Grève contre la réforme des retraites : "Ce n'est pas Jean-Luc Mélenchon qui remplit le frigo à la fin du mois", fustige le patron de l'Unsa

Grève contre la réforme des retraites : "Ce n'est pas Jean-Luc Mélenchon qui remplit le frigo à la fin du mois", fustige le patron de l'Unsa
Le secrétaire général de l'Unsa Laurent Escure le 18 décembre 2019 à Matignon.

, publié le mardi 14 janvier 2020 à 12h09

Selon Laurent Escure, la CGT, FO et le leader de La France insoumise ont "manipulé les grévistes opposés à la réforme des retraites en leur assurant que "le mouvement allait s'embraser partout".

Si le gouvernement a fait un pas ce week-end en direction de certains syndicats, dont la CFDT et l'Unsa, qui réclamaient le retrait de l'âge pivot du projet de réforme des retraites, la contestation se poursuit cette semaine. En ce 41e jour de mobilisation, notamment dans les transports, le secrétaire général de l'Unsa estime qu'il est temps d'arrêter la grève et de passer à la prochaine étape des négociations. 

"Il y a des syndicats qui sont enfermés dans une stratégie depuis 6 mois d'un bras de fer total avec le gouvernement pour obtenir une victoire par KO avec le fameux retrait", a dénoncé mardi 14 janvier sur BFM Business Laurent Escure.

 L'intersyndicale formée de la CGT, Force ouvrière (FO), la FSU, Solidaires, la CFE-CGC et trois organisations de jeunesse continuent en effet à réclamer "le retrait de ce projet" et ont appelé à à une nouvelle journée interprofessionnel de grèves et manifestations le 16 janvier.




Au début du mouvement de grève, "nous, à l'Unsa, on avait analysé (que) la détermination du gouvernement, adossée à ce qu'on voyait dans les enquêtes d'opinion, faisait que dans le moment stratégique, la ligne qui était la nôtre était une ligne de travailler sur des compromis, sur des avancées, des compensations, des garanties, des  moindres reculs", a expliqué le responsable syndical.
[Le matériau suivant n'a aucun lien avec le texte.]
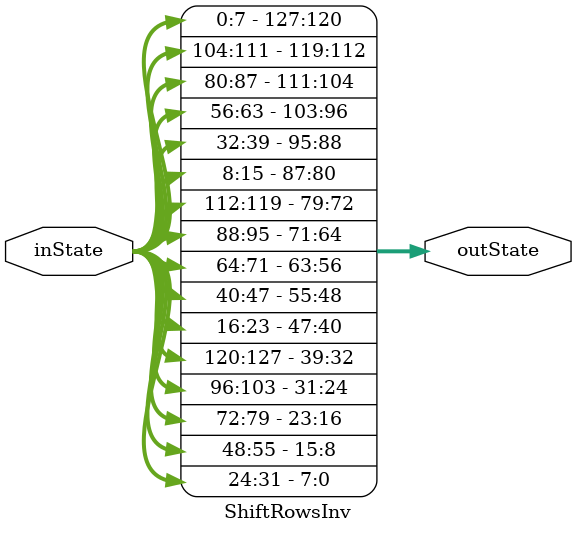
<source format=v>
module ShiftRowsInv(output [0:127] outState, input [0:127] inState );

assign outState[0:31] = {inState[0:7], inState[104:111], inState[80:87], inState[56:63]};		//1st Column
assign outState[32:63] = {inState[32:39], inState[8:15], inState[112:119], inState[88:95]};	//2nd column
assign outState[64:95] = {inState[64:71], inState[40:47], inState[16:23], inState[120:127]};	//3rd column
assign outState[96:127] = {inState[96:103], inState[72:79], inState[48:55], inState[24:31]};	//4th column

endmodule 
</source>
"Ça ne veut pas dire que tout est réglé mais il y a eu des avancées, c'est bien quand elles sont là qu'on les connaisse, et c'est bien que les hommes et femmes politiques arrêtent de manipuler les mouvements sociaux", a-t-il ajouté. "La CGT et Force Ouvrière ont quand même amené un certain nombre de salariés dans le mur ces dernières semaines avec cette stratégie qui est aujourd'hui une impasse", a-t-il estimé. 

Des salariés manipulés

"Il y a une reprise progressive" du travail à la RATP, où l'Unsa est le premier syndicat, et à la SNCF, où elle est deuxième, parce que "les avancées obtenues sont connues des agents petit à petit", a poursuivi le responsable du deuxième syndicat le plus représenté à la RATP et à la SNCF.
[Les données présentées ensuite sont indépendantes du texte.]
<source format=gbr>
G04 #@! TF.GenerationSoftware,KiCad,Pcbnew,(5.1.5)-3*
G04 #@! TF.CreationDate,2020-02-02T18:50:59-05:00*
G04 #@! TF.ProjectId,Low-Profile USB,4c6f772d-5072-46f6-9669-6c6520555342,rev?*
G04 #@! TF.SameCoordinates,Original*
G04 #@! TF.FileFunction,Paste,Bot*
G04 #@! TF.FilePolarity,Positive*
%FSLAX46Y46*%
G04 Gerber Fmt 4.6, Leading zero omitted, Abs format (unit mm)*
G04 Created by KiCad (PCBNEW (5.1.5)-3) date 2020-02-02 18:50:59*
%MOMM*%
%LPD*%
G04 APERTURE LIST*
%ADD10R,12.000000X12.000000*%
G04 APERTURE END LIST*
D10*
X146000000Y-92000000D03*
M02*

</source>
Mais, a-t-il nuancé, "y compris peut-être à l'Unsa, certains avaient été sensibles à des arguments, parce qu'on leur avait vendu que le mouvement allait s'embraser partout". Aujourd'hui, a poursuivi M. Escure, "ils se rendent compte qu'ils ont été un peu manipulés". 

Des salariés "se rendent compte aujourd'hui que pour certains, ils ont fait un peu grève pour rien", a estimé M. Escure, critiquant la participation lundi à un piquet de grève RATP du leader de La France insoumise. "Sauf que ce n'est pas Jean-Luc Mélenchon qui remplit le frigo à la fin du mois", a-t-il soupiré.